Which Side Are You On?

Milton Schlosser, piano

Phillip T Young Recital Hall
February 2, 2015

By Deryk Barker

"I think of these [North American] 'ballads' as representing the things I believe in. They were all written around the same time, and are all based on traditional American work and protest songs".

Of Frederic Rzewski's four ballads, dating from 1979-80, the most talismanic (although perhaps not the most interesting musically) is "Which Side Are You On?" which provided one of the highlights of Milton Schlosser's recital on Monday night.

Rzewski relates that it was Pete Seeger who first suggested to him that he needed to "follow the example of Bach", by which he meant including (in the regular meetings of the songwriters' collective Rzewski was organising) known melodies which the audience could join in singing. In the case of the North American Ballads he followed Bach's example by treating the four songs as source material in the fashion of a chorale prelude.

Schlosser took Rzewski and Seeger at their words and preceded the piano piece with an audience participation section in which he sang the verses and the audience provided the chorus.

The authorship of the piece itself is immediately apparent, Rzewski's music, as Christian Wolff remarks, "simply sounds like no other". Schlosser dealt with its virtuosic demands almost nonchalantly, while still clearly totally engaged with both the music and its extra-musical aspects.

"Which Side" is one of a number of works in which Rzewski invites the pianist to improvise a cadenza; not every pianist is brave (or foolhardy) enough to take him up on this, but Schlosser did, most effectively, incorporating his own singing of Garth Brooks' "We Shall Be Free", before having the audience once more sing along as a prelude to the big, dramatic finish.

Ask most music-lovers with more than a passing acquaintance with Beethoven's thirty-two piano sonatas which is the longest and they will probably reply, without a second's hesitation, the "Hammerklavier".

Ask the same music-lover which is the second longest and I'll warrant the answer will be a lot longer in coming; I also suspect that few would actually provide the correct answer: the sonata number four, opus seven, from 1796.

Beethoven's Op.7 was the most substantial work on the programme; in Schlosser's hands it seemed brimming with ideas, a laboratory, if you will, in which Beethoven experimented with techniques to which he would later return in other sonatas.

The opening movement seemed playful enough, although there was a definite feeling that something more ominous lurked beneath the surface. The ending of the movement also witnesses, if not precisely a false ending, an early example of Beethoven's misdirection, which reached its culmination in the scherzos of the seventh and ninth symphonies.

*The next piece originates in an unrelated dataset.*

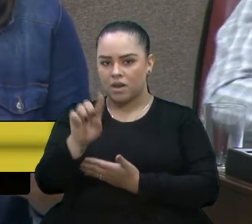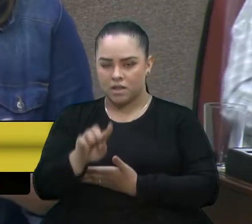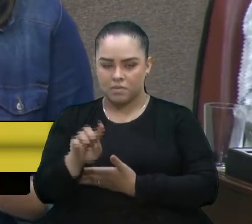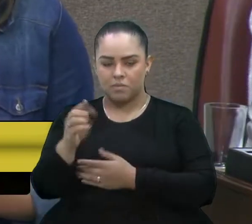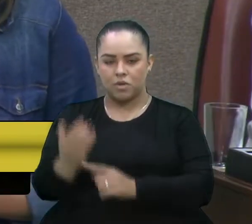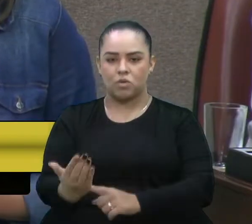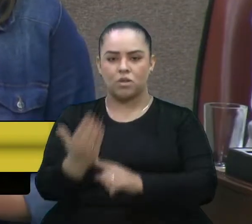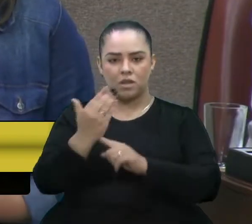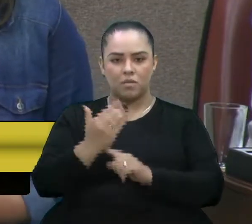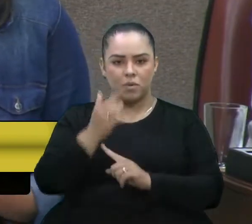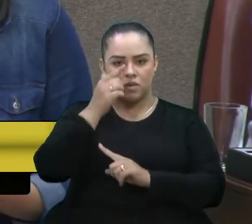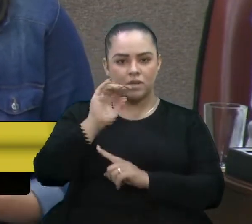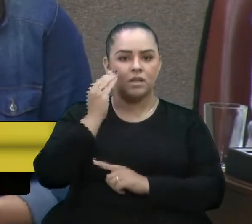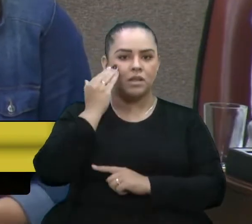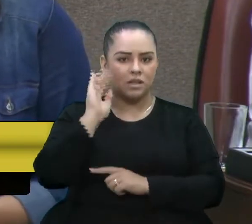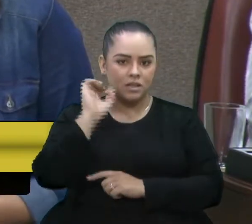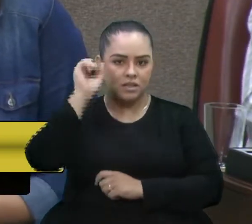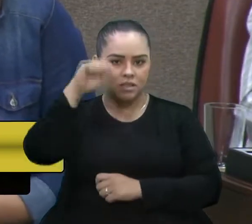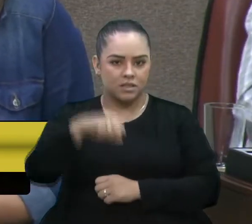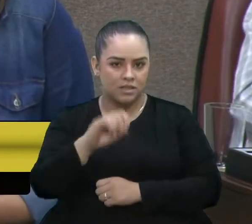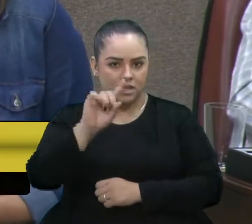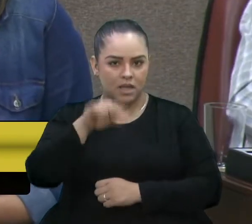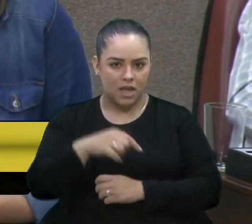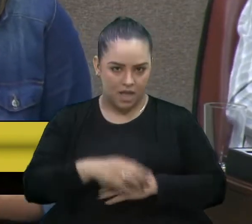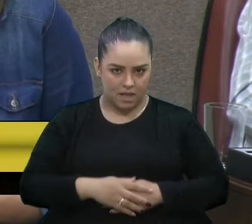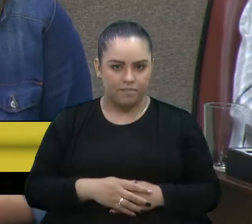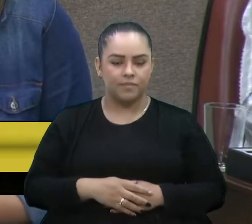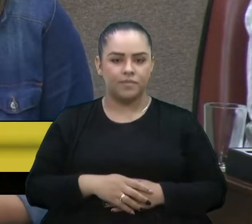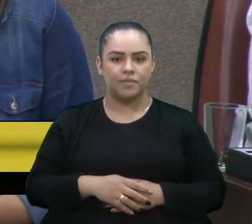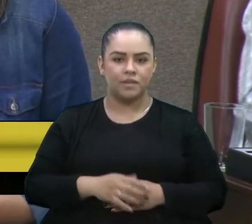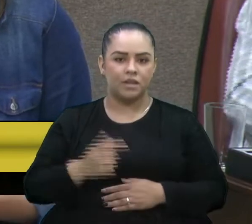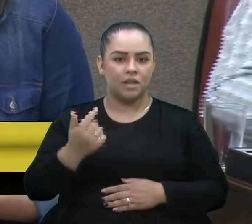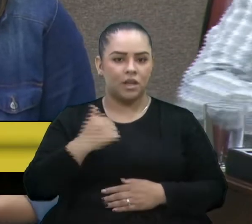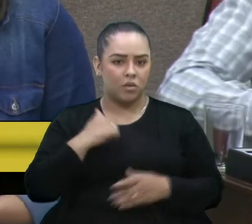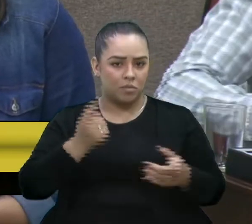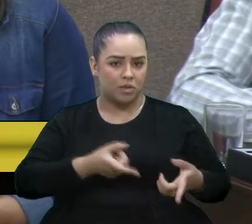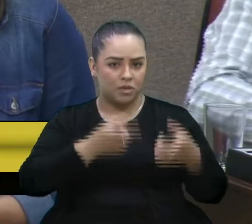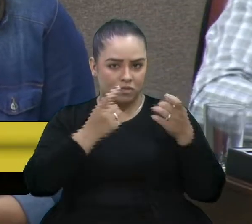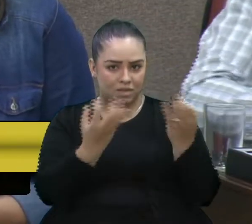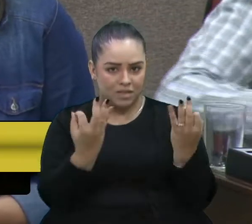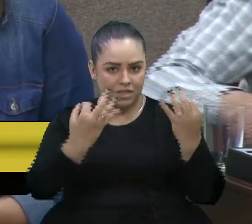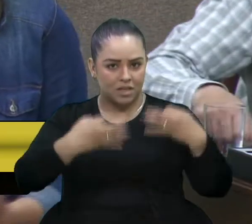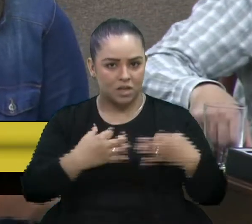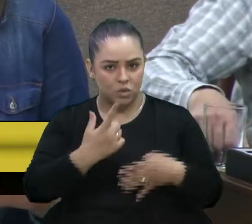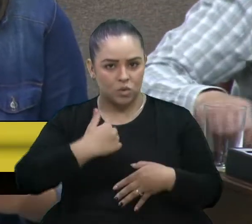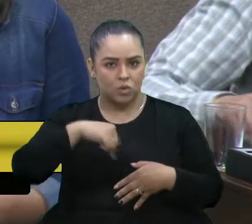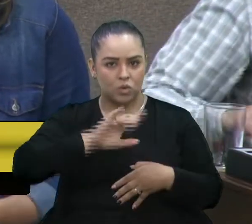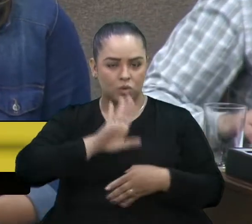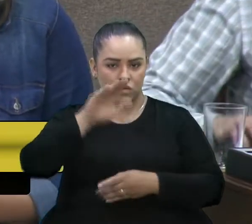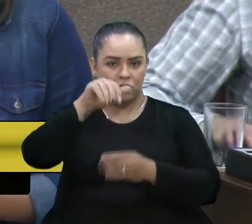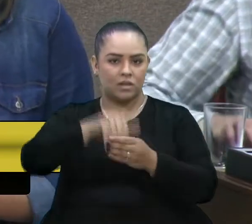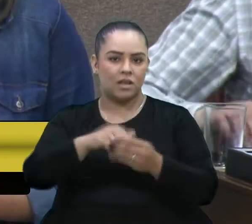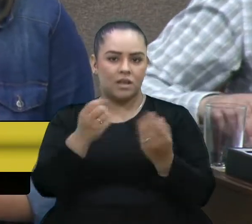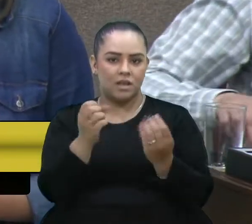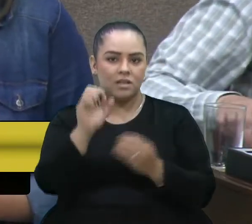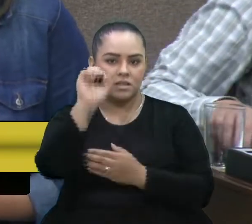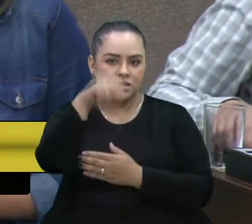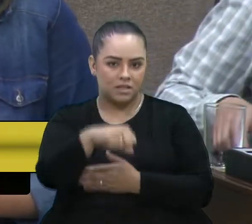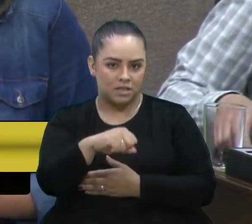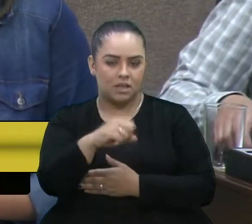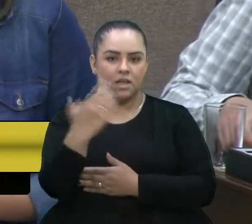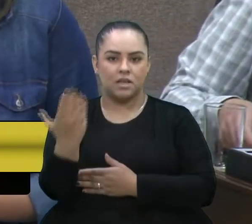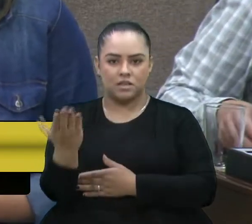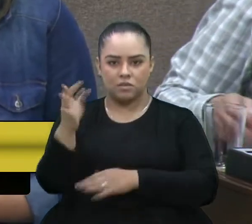casos que nós estávamos acompanhando, e sim, é. Então, eu vejo que é adequado nós votarmos favorável a esse projeto,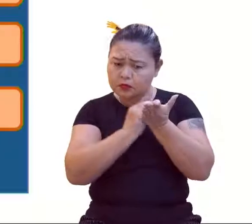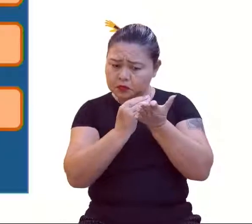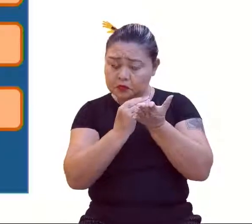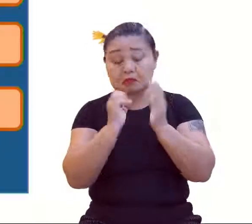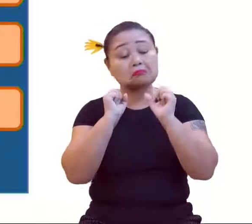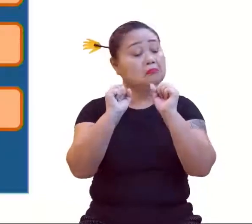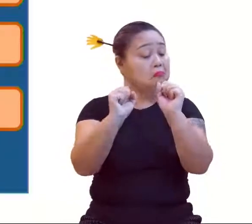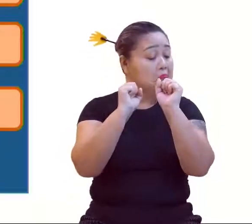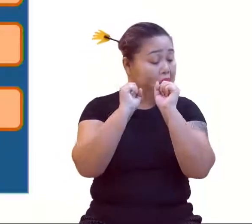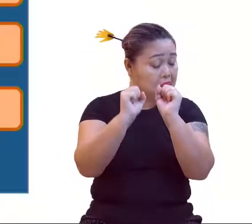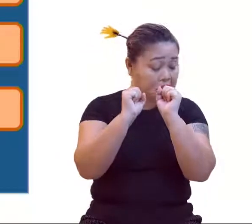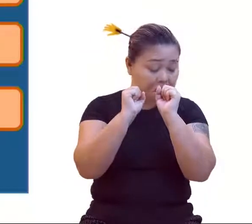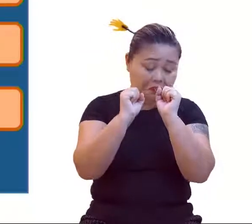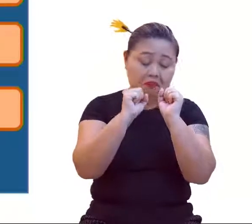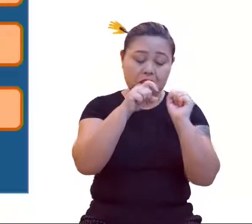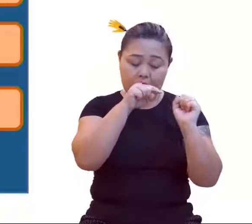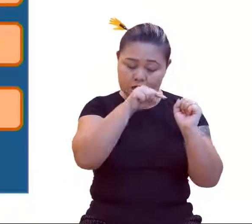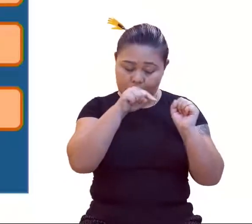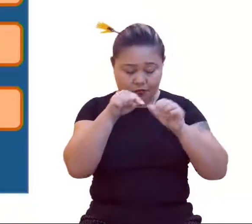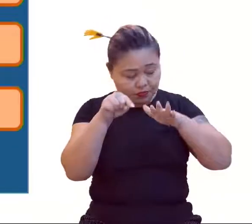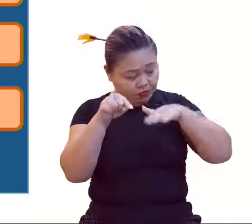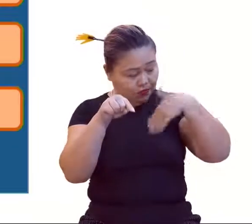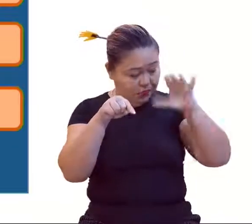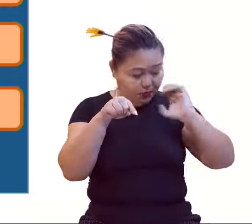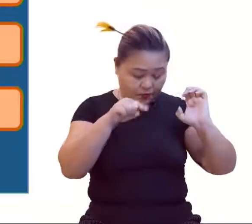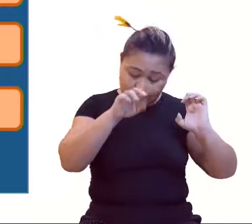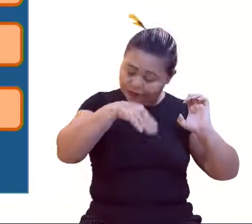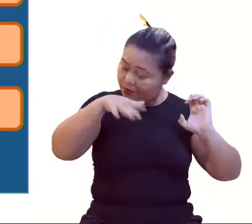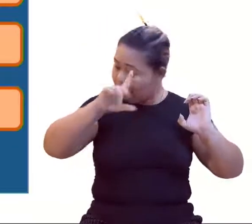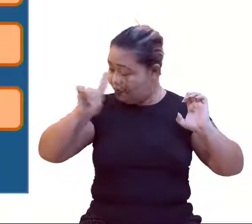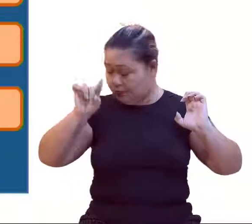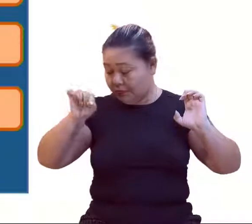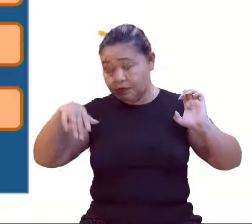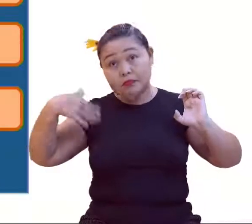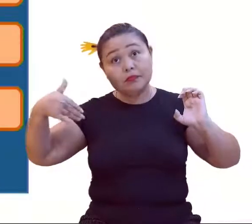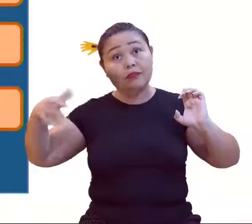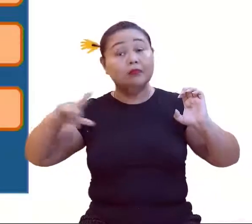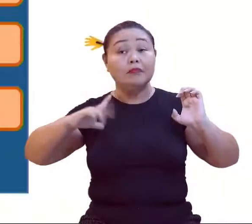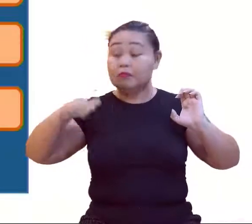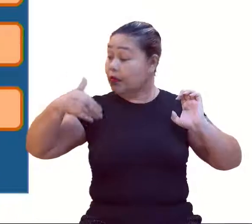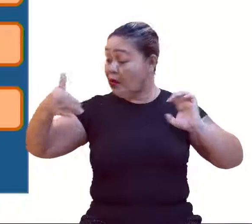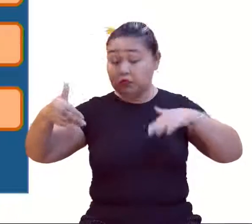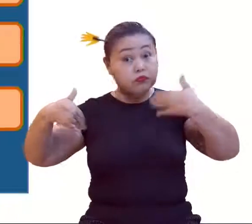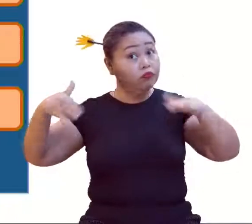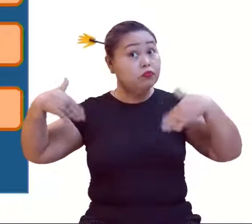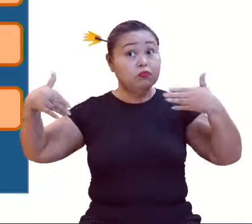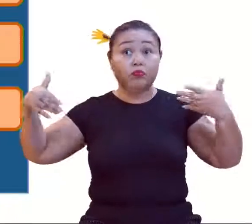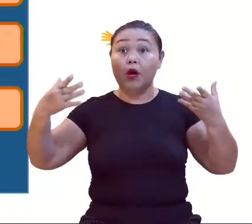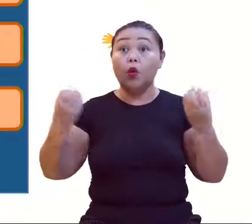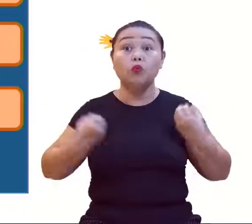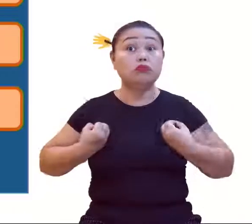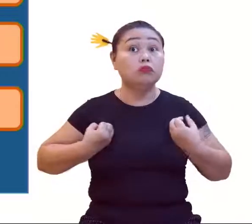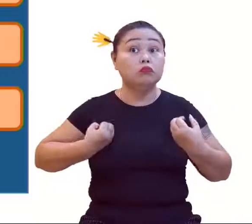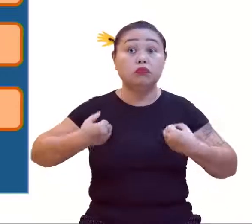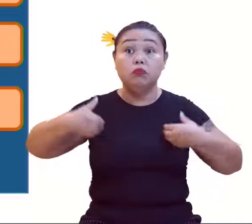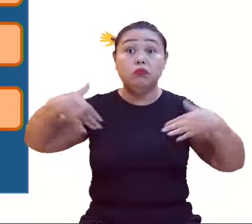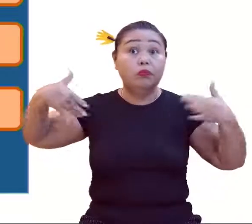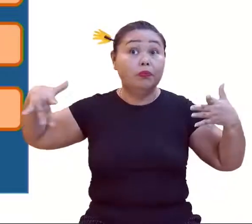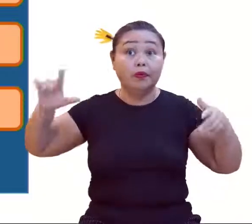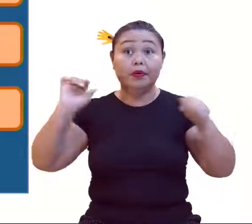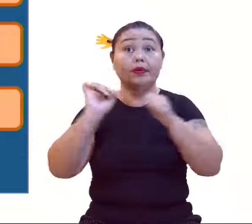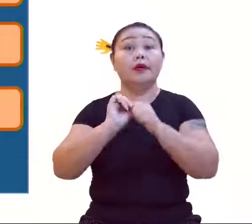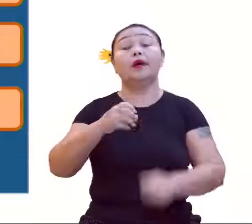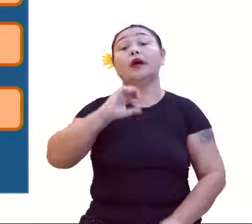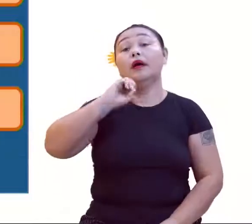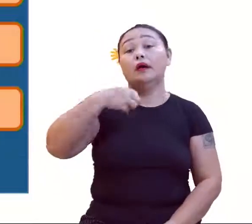Pode. Tem infinitos números para a esquerda e para para a direita. Essa é uma infinita ao quadrado. Aí vem 0, 3, 6,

The solemn opening of the slow movement led to a flowing cantabile; the movement had tremendous concentration and excellently-observed dynamics. The third movement is definitely feeling its way towards the scherzo, whereas the final rondo shows us a young composer "feeling his oats" and really rather pleased with his own abilities - and who, in the final decade of the eighteenth century, had more right?

A fine performance of a sonata which should be heard more frequently.

In the 1880s, Alexander Scriabin studied the piano under the tutelage of Nikolai Zverev alongside, inter alia, the young Sergei Rachmaninov (who was his junior by fourteen months).

Nobody listening to either of the two early Scriabin preludes - Op.2 No.1 and Op.8 No.12 - would have been surprised at this information. Even more apparent, though, was the influence of Chopin.

Schlosser gave fine, richly-toned accounts of the two preludes, a welcome reminder that Scriabin's later eccentricities were founded on solid ground.

Debussy's Estampes closed the recital. Pagodes, that extraordinary evocation of the Javanese gamelan orchestra was brilliantly coloured; La soirée dans Grenade highly atmospheric; and the toccata-like Jardins sous la pluie (surely Ravel must have, at least subconsciously, had this in mind when he composed Scarbo five years later) provided a highly virtuosic finale.

The opening work of the recital was Blue Virgin/Vierge Bleue by Schlosser himself, inspired, as he told us, by a stained-glass window at Chartres Cathedral.

The music began with slow, arpeggio-like limpid figurations with the occasional "blue" note hinting at Schlosser's admiration for Rzewski, then became increasingly complex and agitated, culminating in what is known in wrestling as a "forearm smash", before subsiding back to the slow music of the opening.

A most attractive work.

This was a superb recital, superbly played. My sole regret is that there was no more Rzewski on the programme. Perhaps another time?